As her tormented family began to view the dreaded essay as the only thing standing between Liz and the house that Jefferson built, Liz finally settled on "frontier" as her favorite word.
Her mother looks back on the experience as a two-month-long hassle that the family could have nicely done without.
"What is that going to tell them about her being a student at U-Va.?" she asked, just days before Liz learned she had been accepted. Maryann Carr believes a student's grades and test scores should be sufficient. "It's the relevance that puzzles me," she said. "I can't imagine how putting us through this . . . benefited anyone or did any good."
Of course, it's not an ordeal for everyone. Maren Spaldo, of Nokesville, completed her favorite-word essay in an hour, describing watching "Wheel of Fortune" on television one night with her parents and successfully figuring out the word "toboggan" before they did, with few clues.

## [DIRECTIONS]
(1) Decide whether each statement below agrees with the passage about the favorite-word essay: (a) Liz chose "frontier" as her favorite word; (b) Maryann Carr thinks a student's grades and test scores should be enough; (c) Maren Spaldo spent several days writing her essay. For each, answer yes or no and quote the deciding words from the passage.
(2) Pick up the passage about the favorite-word essay and continue it from its last sentence.

## [DATASET EXCERPTS]
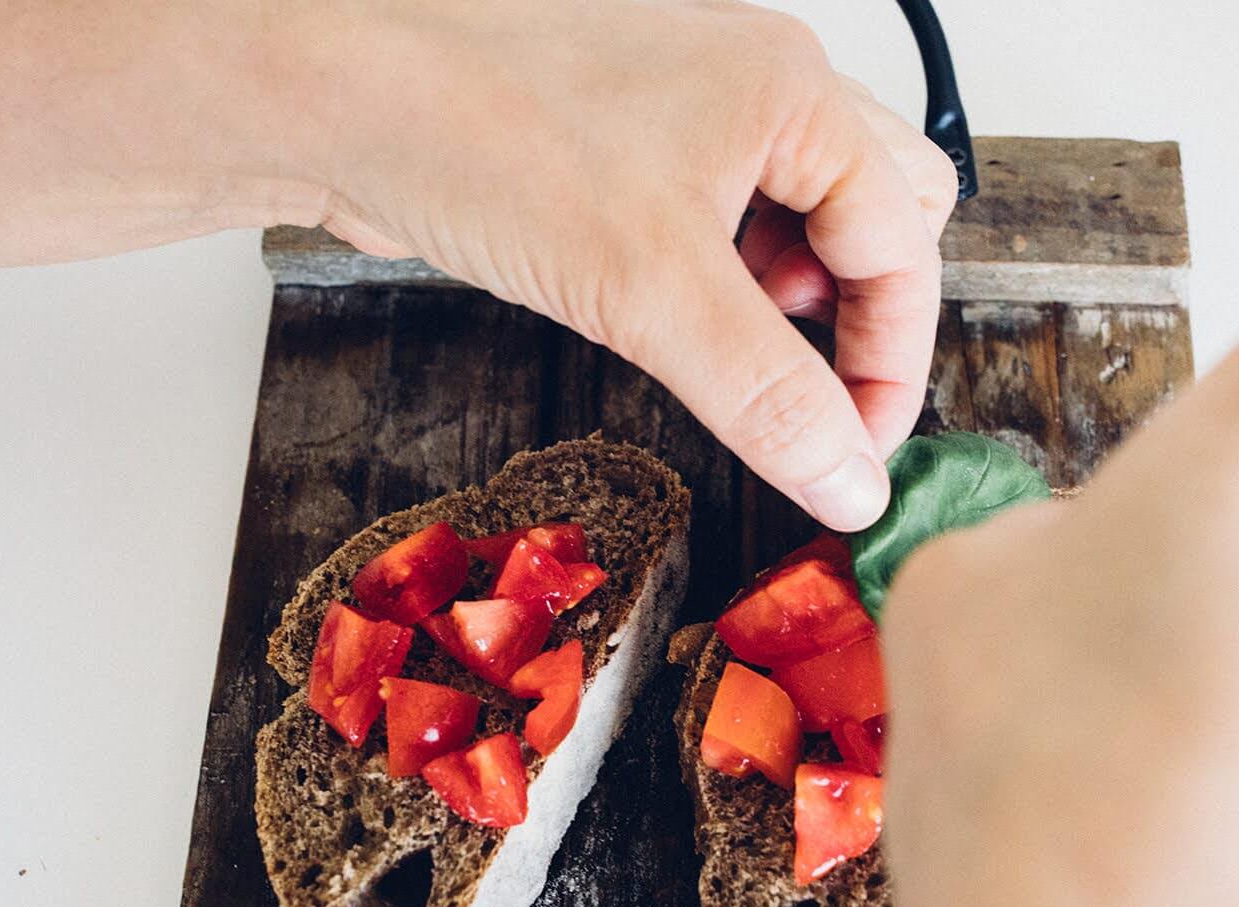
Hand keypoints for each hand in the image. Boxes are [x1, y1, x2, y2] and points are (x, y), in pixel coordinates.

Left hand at [0, 0, 954, 530]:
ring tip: (722, 350)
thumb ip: (767, 394)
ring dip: (787, 306)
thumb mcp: (648, 287)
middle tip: (802, 390)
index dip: (893, 359)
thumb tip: (849, 481)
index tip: (858, 452)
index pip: (906, 241)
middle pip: (879, 216)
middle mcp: (755, 93)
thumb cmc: (477, 132)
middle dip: (856, 315)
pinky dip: (720, 289)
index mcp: (791, 93)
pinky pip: (724, 227)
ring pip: (802, 224)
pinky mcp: (634, 154)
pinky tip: (666, 318)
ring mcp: (693, 118)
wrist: (333, 95)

## [PER-TASK OUTPUTS]
(1)
(a) Yes: "Liz finally settled on "frontier" as her favorite word."
(b) Yes: "Maryann Carr believes a student's grades and test scores should be sufficient."
(c) No: "completed her favorite-word essay in an hour"

(2)
Maren has been accepted at U-Va. Her 4.4 grade point average and 1540 Scholastic Assessment Test score didn't hurt, but her essay – dubbed original and confident by Assistant Dean of Admissions Parke Muth – has made her a top candidate for the school's honors program next fall.
Even as U-Va. gets bolder with its essays, some universities that have ventured down that road have found out, as Amherst did, that clever questions don't necessarily lead to impressive responses.
Penn's Stetson remembers a call his office got one January several years ago. An applicant's father wanted to know if his son could have more time to submit his application. His son, he said, hadn't finished writing his 300-page autobiography and didn't know what was on page 217 yet.
He didn't get in.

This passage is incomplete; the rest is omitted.